Enrichment of particular TCRs in CFSE^lo CD4 T cells responding to the insulin B22E mimotope. As described in Materials and Methods and Table S5, the TCR repertoires of the CFSE^lo CD4 T cells proliferating in response to the B22E mimotope in Fig. 3 were compared with those of the CFSE⁺ CD4 T cells from the same subject cultured without antigen. We analyzed TCR-α and -β data from two subjects (2 and 4) and TCR-α data only from a third subject (1). The number of unique sequences occurring a particular number of times in the dataset vs. the cumulative contribution (%) of those sequences to the total unique sequences obtained is shown. Upper shows data for the proliferating CFSE^lo CD4 T cells (red), and Lower shows data for the total CFSE⁺ unstimulated cells (blue). Also shown (dotted lines) are the cumulative Poisson distribution curves predicted based on the average number of occurrences of unique sequences in the dataset.

Fig. 5.

Analysis of frequent TCRs in B:9–23(B22E)-stimulated CD4 T cells. From five sets of TCR Vα and Vβ sequences from the B22E-stimulated CFSE^lo T cells described in Fig. 4 and Table S5, the five most frequent Vα and Vβ sequences are listed with their V and J genes identified and the protein sequence of the CDR3 loops shown.

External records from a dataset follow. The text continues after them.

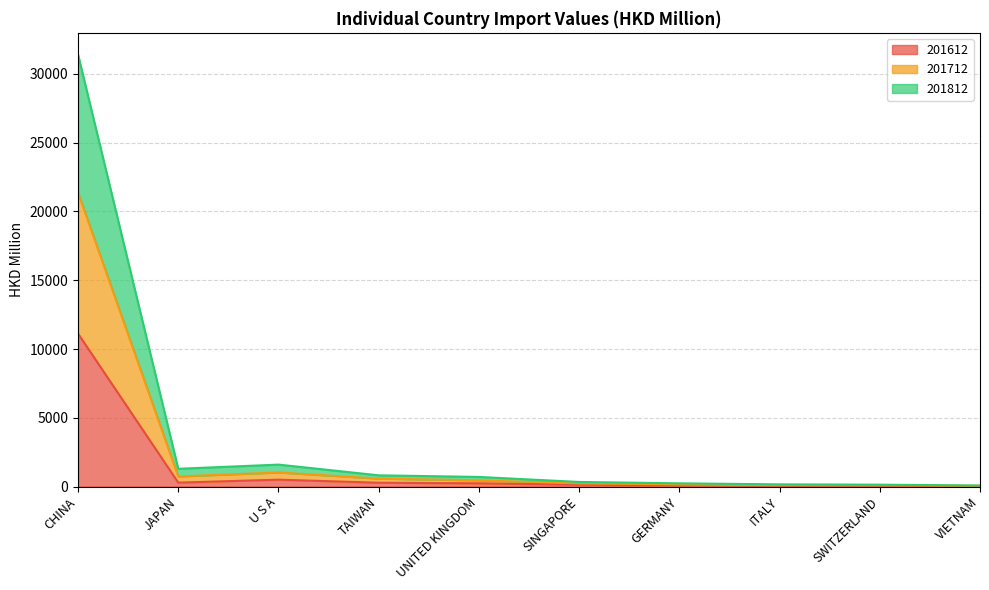

List the series in order of their peak value, lowest first.

201612, 201812, 201712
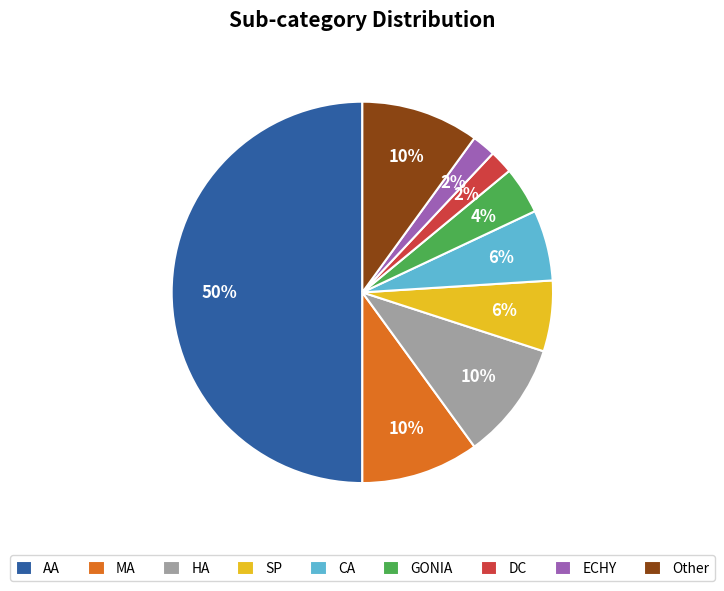

What is the majority slice?

AA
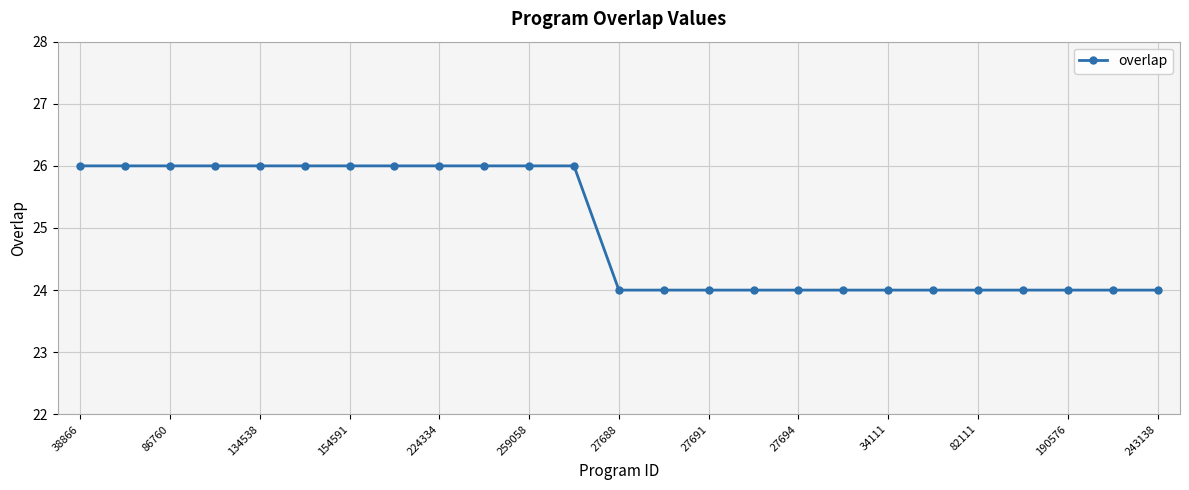

What is the maximum value shown in the chart?

26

Also shown is the number of times that the sequence was found and its overall frequency (%) in the dataset. ^aThe immunogenetics nomenclature is used for V and J genes. ^bThe N(D)N portion of the CDR3 protein sequence was defined as any amino acid encoded by a codon containing at least one non-V/J germ-line gene. ^cPortion (%) of the entire dataset accounted for by five sequences.